News In Brief

Boeing has chosen Chicago as its new corporate headquarters, the Seattle Post-Intelligencer reported. The city had been competing with Dallas and Denver for the prize since March, when Boeing announced plans to move from its Seattle home of 85 years. The aviation giant said it wants to save money and establish itself in a location more central to its operations, which are spread over 26 states. The new location is expected to employ almost 500 people, but Boeing will keep its aircraft factories and design facilities near Seattle.

In the face of massive debt load, British Telecom announced its second restructuring plan in six months.
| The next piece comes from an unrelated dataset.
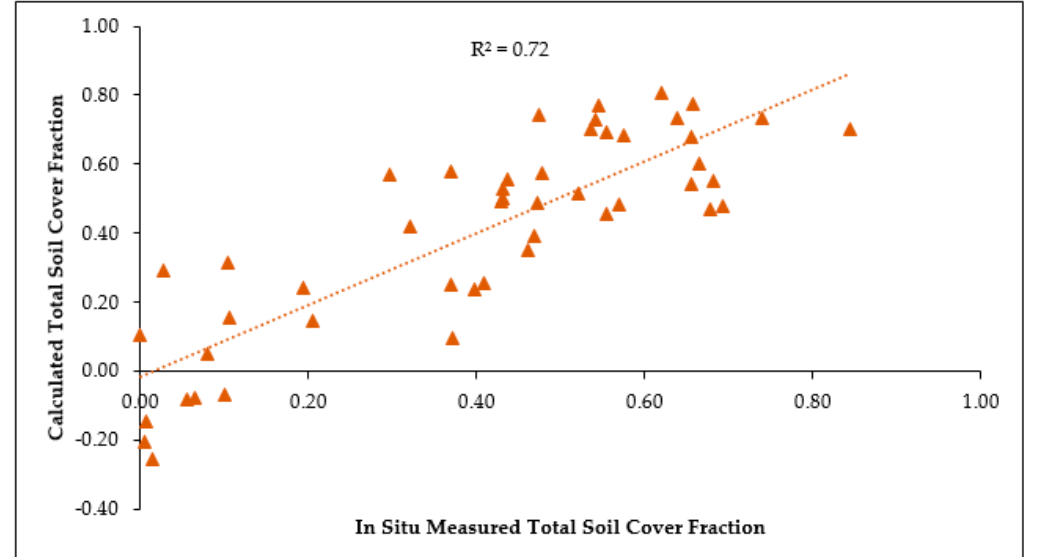
Figure 6. Comparison of total soil cover calculated from linear relationships for separate residue and green cover (Figure 5) and in situ residue and green cover data summed together. Data from the 18/30 2016-04-18 image ( n = 49). Table 8. Individual image accuracy results for linear regression (point fractions) and confusion matrix (fraction classes) for unmixing residue and green cover fractions (using corn residue + green cover + bare soil endmembers) and calculated total cover compared to in situ measures, respectively.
Among the features: splitting off its mobile-phone division, BT Wireless, into a separate company, with a transfer of up to $3.25 billion of the overall debt; suspending dividend payments; and asking shareholders for an infusion of $5.9 billion in cash via an issue of new, cut-rate stock. BT also said it may sell its Yellow Pages unit. Before the sale last week of assets in Japan and Spain, BT was staggering under $43 billion worth of debt. Despite the new moves, Standard & Poor's downgraded both the company's long- and short-term credit ratings from "A" to "A-minus" and "A-1" to "A-2," respectively.

FelCor Lodging Trust Inc. said it will acquire MeriStar Hospitality Corp. for $1.1 billion in cash and stock, plus the assumption of $1.6 billion in debt. The deal makes FelCor the owner of more hotels than any other real estate investment trust in the US. FelCor, which operates Hilton, Sheraton, and Radisson hotels, is based in Irving, Texas. Washington-based MeriStar also owns Hilton and Sheraton properties as well as hotels under the Westin, Marriott, Embassy Suites, and Doubletree names.

For the third time in the past month, Siemens announced a round of layoffs. The German high-tech conglomerate said it would cut 2,000 more jobs from its information and communications networking unit, bringing to 8,100 the number of employees let go since April 10.